- [DOCUMENT EXCERPT]:
Latest revision as of 15:52, 31 January 2022

OFDM scheme with cyclic prefix

In this exercise,  we assume an  $\rm OFDM$ system with  $N = 8$  carriers and cyclic prefix.  Let the subcarrier spacing be  $f_0 = 4 \ \rm kHz$   ⇒   basic symbol duration:  $T=1/f_0$.  The diagram shows the principle of the cyclic prefix.

  • Transmission is via a two-way channel,  with both paths delayed.  The channel impulse response is thus with  $τ_1 = \ \rm 50 µs$  and  $τ_2 = 125\ \rm µs$:
$$ h(t) = h_1 \cdot \delta (t- \tau_1) + h_2 \cdot \delta (t- \tau_2).$$
  • However,  the use of such a cyclic prefix decreases the bandwidth efficiency  $($ratio of symbol rate to bandwidth$)$  by a factor of
$$ \beta = \frac{1}{{1 + T_{\rm{G}} /T}} $$
and leads also to a reduction of the signal-to-noise ratio by this value  $\beta$  as well.
  • However,  a prerequisite for the validity of the SNR loss given here is that the impulse responses  $g_{\rm S}(t)$  and  $g_{\rm E}(t)$  of the transmit filter  (German:  "Sendefilter"   ⇒   subscript:  "S")  and the receive filter  (German:  "Empfangsfilter"   ⇒   subscript:  "E")  are matched to the symbol duration  $T$  $($matched–filter approach$)$.



Notes:



Questions

1

Specify the basic symbol duration  $T$.

$T \ = \ $

$\ \rm µ s$

2

What should be the minimum length of the guard interval  $T_{\rm G}$? 

$T_{\rm G}\ = \ $

$\ \rm µ s$

3

Determine the resulting frame duration  $T_{\rm R}$.

- [INSTRUCTION 1]:
Retype the cyclic prefix exercise, starting at the words "OFDM scheme with" and stopping after "the cyclic prefix.".
The cyclic prefix exercise and the listing are unrelated material.

- [DATA FOR THIS TASK]:

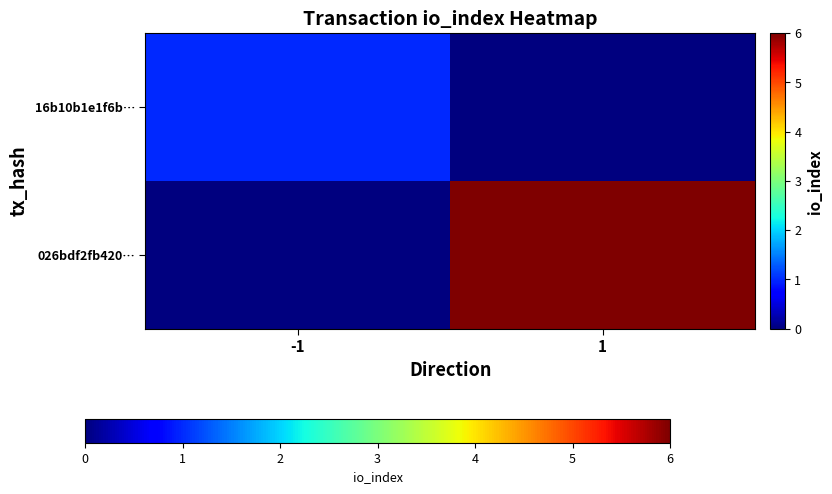

Reading right to left, extract all data points from this chart.

16b10b1e1f6b…: 1=0	-1=1
026bdf2fb420…: 1=6	-1=0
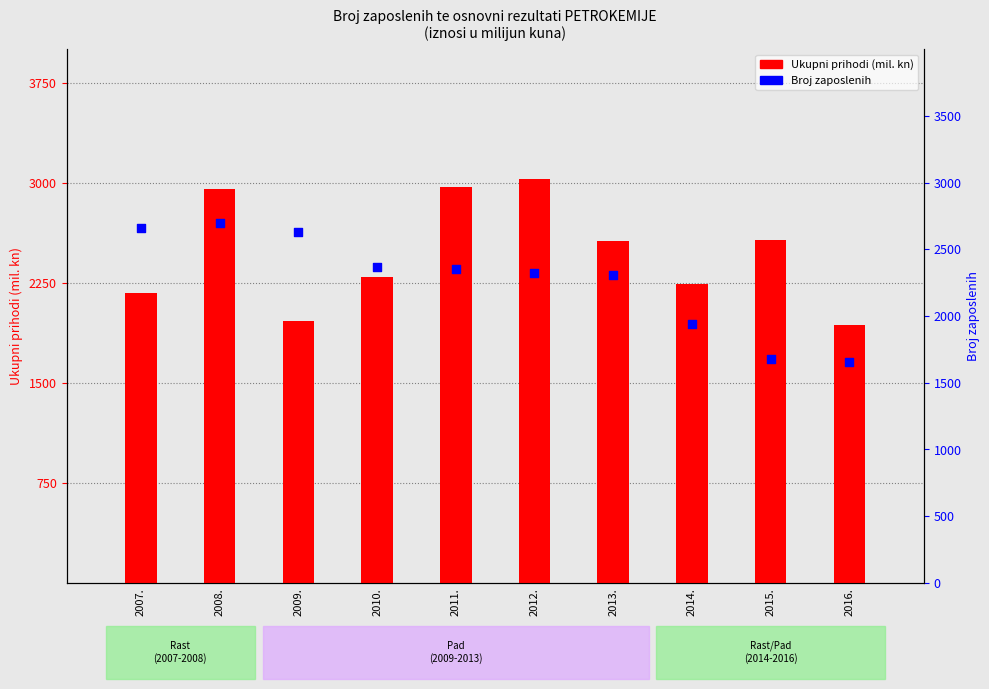

Which series reaches the maximum Y coordinate?

Ukupni prihodi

- [INSTRUCTION 2]:
Please repeat the whole listing word for word, leaving out the pictures.

- [YOUR RESPONSE 1]:
OFDM scheme with cyclic prefix

In this exercise,  we assume an  $\rm OFDM$ system with  $N = 8$  carriers and cyclic prefix.  Let the subcarrier spacing be  $f_0 = 4 \ \rm kHz$   ⇒   basic symbol duration:  $T=1/f_0$.  The diagram shows the principle of the cyclic prefix.

- [YOUR RESPONSE 2]:
Reading right to left, extract all data points from this chart.

16b10b1e1f6b…: 1=0	-1=1
026bdf2fb420…: 1=6	-1=0

Which series reaches the maximum Y coordinate?

Ukupni prihodi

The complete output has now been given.